Molly Steels: I Am/Was/Always
November 4–December 5, 2026
Student Gallery
The philosopher Diana Prokofyeva considers a photograph to be a phenomenon that exists between two worlds—the living and the dead—a way to avoid death by copying a moment and suspending it within time. She suggests that a photograph gives confidence of existence, a way to state, “Here I am and was, and always shall have been.”
I Am/Was/Always is an evolving series that looks to photography as a method of conceptualizing grief and mortality. Using family archives from the past century and conceptual imagery, I locate myself within a chain of human experience.

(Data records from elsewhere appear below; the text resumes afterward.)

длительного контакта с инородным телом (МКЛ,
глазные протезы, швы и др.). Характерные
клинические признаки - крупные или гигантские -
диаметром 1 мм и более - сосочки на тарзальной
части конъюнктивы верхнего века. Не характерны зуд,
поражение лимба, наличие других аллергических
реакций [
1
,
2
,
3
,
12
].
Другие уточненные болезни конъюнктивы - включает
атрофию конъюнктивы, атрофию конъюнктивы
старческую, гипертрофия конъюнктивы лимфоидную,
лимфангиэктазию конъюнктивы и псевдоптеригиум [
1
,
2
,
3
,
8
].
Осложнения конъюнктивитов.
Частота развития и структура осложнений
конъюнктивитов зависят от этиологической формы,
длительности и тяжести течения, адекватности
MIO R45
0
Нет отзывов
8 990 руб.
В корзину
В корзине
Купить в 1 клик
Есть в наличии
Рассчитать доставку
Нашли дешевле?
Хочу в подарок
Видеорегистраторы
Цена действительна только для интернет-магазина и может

I look to the women who came before me, observing the proof of their existence with reverence and the knowledge that I will one day add to this catalogue. Through this series I aim to overshadow existential fear with curiosity.

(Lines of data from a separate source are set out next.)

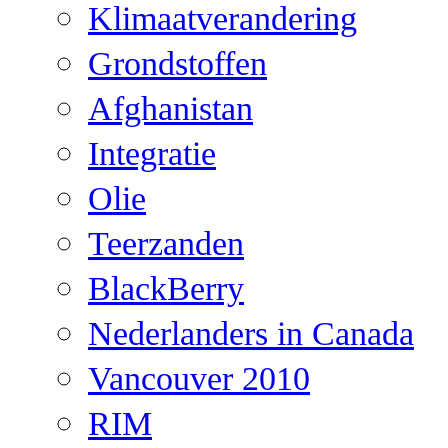
Klimaatverandering
Grondstoffen
Afghanistan
Integratie
Olie
Teerzanden
BlackBerry
Nederlanders in Canada
Vancouver 2010
RIM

Ephemeral aspects of nature are woven into this work as both an unrelenting force and a source of comfort. While creating I Am/Was/Always, I found a fortune teller's prediction for the life of my great-aunt Sylvia. Hidden among love letters and family photos, it was a treasured reminder of the wonder she held for life. Excerpts from this letter are found in a short video, set against a lake we both swam in, decades apart. This body of water has held generations of my family. As Gooderham Lake empties and refills, life is sustained and I am reminded of the world as a shared temporary experience. Photography provides a way to observe this temporality from both afar and within—a tool to turn existential crisis into appreciation for those who live before and after our own fleeting bodies—a collective chant of “Here I am and was and always shall have been.”
— Molly Steels
Molly Steels, Pauline, 2025, inkjet print, pressed flowers. Courtesy of the artist
Molly Steels, Patti and Susan, circa 1980, chromogenic print. Courtesy of the artist
Molly Steels, A Place to Rest, 2025, inkjet print. Courtesy of the artist
Artist Bio
Molly Steels
Molly Steels is a Toronto-based artist originally from Bradford, Ontario. By worldbuilding in tandem with family archives, Steels blends the past into the present. Here she creates surreal conceptual spaces using photography as a tool for connection across time. Through experiments with materiality, collage and the treatment of images as objects she aims to visualize intangible qualities of grief, longing, community and memory - with an emphasis on the nuance within these experiences.
Steels’s work has been exhibited in galleries and at festivals across Canada, including The Aurora Cultural Centre, Sankofa Square, Artspace TMU and Contemporary Calgary during Exposure Photography Festival's International Open Call. She recently completed her first artist residency with Gallery 44, culminating in a solo exhibition within their Members’ Gallery. Steels holds a BFA in Photography and a minor in Sociology from Toronto Metropolitan University.